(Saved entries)
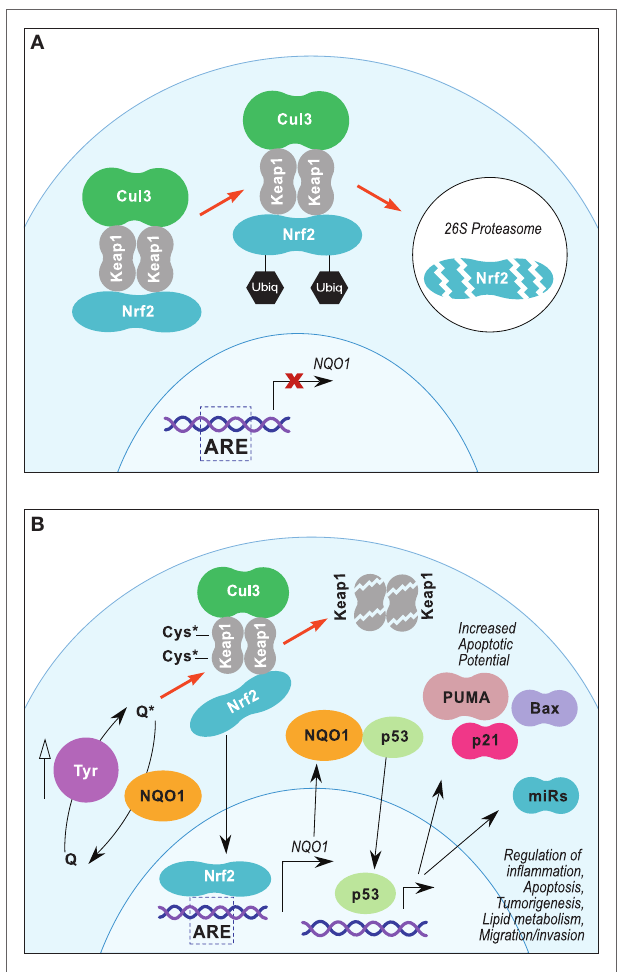
FigURe 2 | (A,b) Proposed Nrf2/ARE pathway leading to NQO1-mediated p53 stabilization in melanoma. (A) In steady-state conditions, Nrf2 transcriptional activity is suppressed by Keap1, which sequesters Nrf2 in the cytosol and facilitates Cul3-dependent ubiquitinylation and 26S proteasomal degradation. (b) Electrophilic stress at key cysteine residues of Keap1 leads to disassociation of Keap1/NRF2–DLG interface, which inhibits Cul3- dependent ubiquitinylation and promotes Keap1 degradation. Degradation of Keap1 protein allows accumulation of Nrf2 and translocation into the nucleus, which promotes expression of NQO1 and other genes under the control of AREs. Stabilization of p53 by NQO1 may potentiate expression of proapoptotic proteins and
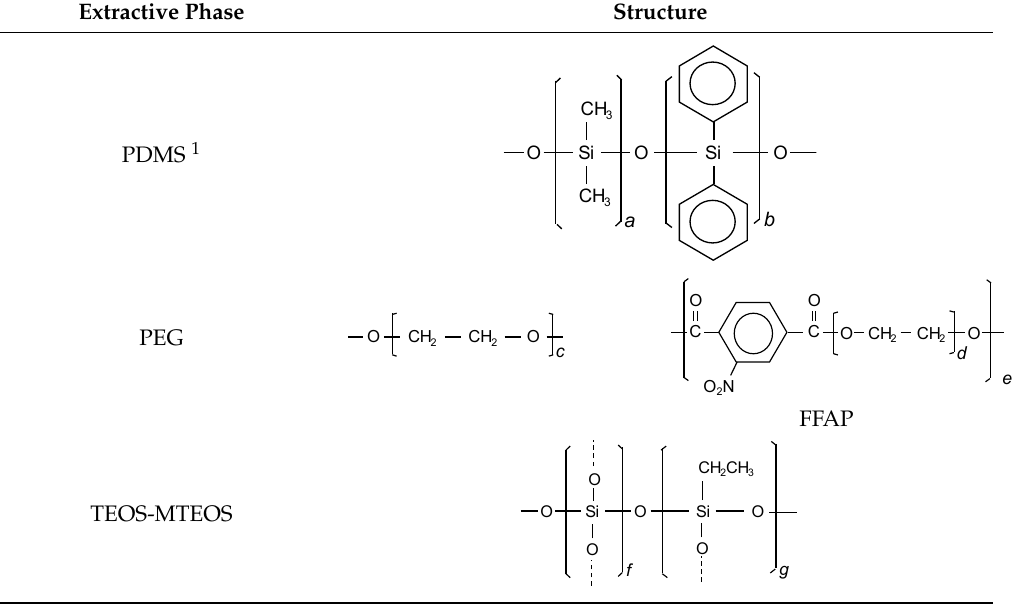
Table 2. Structure of the polymeric coatings tested.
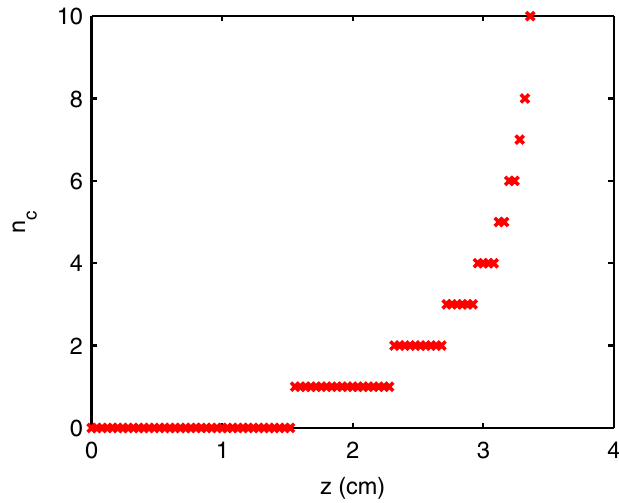
FIG. 8. (Color) Number of ion-bunch collisions as a function of the ionization coordinate. Ions originating beyond the point z ¼ 3 : 4 cm do not reach the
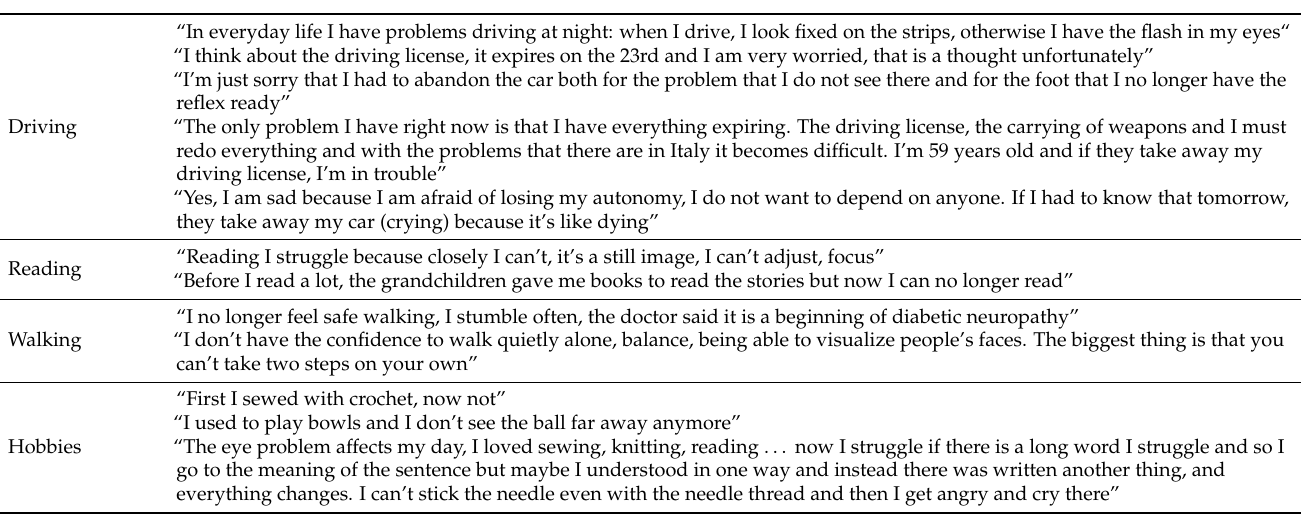
Table 2. Impact on quality of life.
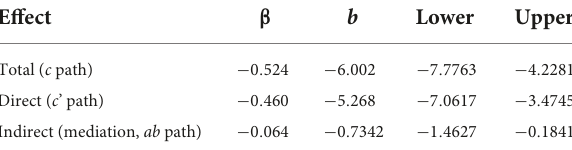
TABLE 8 Mediation effects of distress on the relationship between pain interference and ADLs controlling for age, N =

• **Problem description**
Your output must consist only of the lines from the line with "Table 2. Structure" through the final line of the data, both included, reproduced exactly and free of pictures.

• **Task solution**
Table 2. Structure of the polymeric coatings tested.
FIG. 8. (Color) Number of ion-bunch collisions as a function of the ionization coordinate. Ions originating beyond the point z ¼ 3 : 4 cm do not reach the
Table 2. Impact on quality of life.
TABLE 8 Mediation effects of distress on the relationship between pain interference and ADLs controlling for age, N =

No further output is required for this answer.